ENTRIES PROVIDED
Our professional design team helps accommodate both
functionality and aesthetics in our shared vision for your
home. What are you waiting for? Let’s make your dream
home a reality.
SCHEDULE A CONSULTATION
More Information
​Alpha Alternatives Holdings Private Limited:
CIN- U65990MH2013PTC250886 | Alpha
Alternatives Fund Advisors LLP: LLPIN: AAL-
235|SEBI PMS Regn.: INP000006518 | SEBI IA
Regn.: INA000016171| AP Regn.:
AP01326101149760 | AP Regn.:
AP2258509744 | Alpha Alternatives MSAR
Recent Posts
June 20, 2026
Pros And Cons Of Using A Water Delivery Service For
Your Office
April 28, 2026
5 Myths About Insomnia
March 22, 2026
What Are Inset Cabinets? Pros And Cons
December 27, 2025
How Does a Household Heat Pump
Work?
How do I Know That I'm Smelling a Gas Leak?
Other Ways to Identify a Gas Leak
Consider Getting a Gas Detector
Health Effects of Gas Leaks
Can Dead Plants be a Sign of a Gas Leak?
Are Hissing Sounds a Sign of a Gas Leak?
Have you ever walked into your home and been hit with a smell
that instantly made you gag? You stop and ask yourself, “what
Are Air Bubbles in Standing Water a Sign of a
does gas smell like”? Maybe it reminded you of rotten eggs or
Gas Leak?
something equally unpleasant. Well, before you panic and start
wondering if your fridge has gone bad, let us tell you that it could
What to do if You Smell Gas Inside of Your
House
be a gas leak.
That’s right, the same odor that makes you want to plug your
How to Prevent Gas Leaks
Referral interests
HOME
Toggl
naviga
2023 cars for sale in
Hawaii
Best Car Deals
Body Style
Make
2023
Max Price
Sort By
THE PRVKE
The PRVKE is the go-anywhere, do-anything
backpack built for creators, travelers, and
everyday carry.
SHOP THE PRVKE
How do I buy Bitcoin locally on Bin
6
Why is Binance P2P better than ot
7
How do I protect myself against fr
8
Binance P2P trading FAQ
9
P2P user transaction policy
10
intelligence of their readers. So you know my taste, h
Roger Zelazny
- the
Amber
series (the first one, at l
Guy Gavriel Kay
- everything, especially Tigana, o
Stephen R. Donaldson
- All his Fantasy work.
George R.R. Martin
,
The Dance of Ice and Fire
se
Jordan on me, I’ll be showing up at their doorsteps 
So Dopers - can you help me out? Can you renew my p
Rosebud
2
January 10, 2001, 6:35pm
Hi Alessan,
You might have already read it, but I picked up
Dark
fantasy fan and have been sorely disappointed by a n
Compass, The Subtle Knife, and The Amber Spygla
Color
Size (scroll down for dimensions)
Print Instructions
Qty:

PROBLEM
Using the material above, transcribe exactly the lines from the line with "Alternatives Fund Advisors" to the line with "Can Dead Plants be a Sign of a Gas Leak?"; both count, and nothing else goes in.

RESULT
Alternatives Fund Advisors LLP: LLPIN: AAL-
235|SEBI PMS Regn.: INP000006518 | SEBI IA
Regn.: INA000016171| AP Regn.:
AP01326101149760 | AP Regn.:
AP2258509744 | Alpha Alternatives MSAR
Recent Posts
June 20, 2026
Pros And Cons Of Using A Water Delivery Service For
Your Office
April 28, 2026
5 Myths About Insomnia
March 22, 2026
What Are Inset Cabinets? Pros And Cons
December 27, 2025
How Does a Household Heat Pump
Work?
How do I Know That I'm Smelling a Gas Leak?
Other Ways to Identify a Gas Leak
Consider Getting a Gas Detector
Health Effects of Gas Leaks
Can Dead Plants be a Sign of a Gas Leak?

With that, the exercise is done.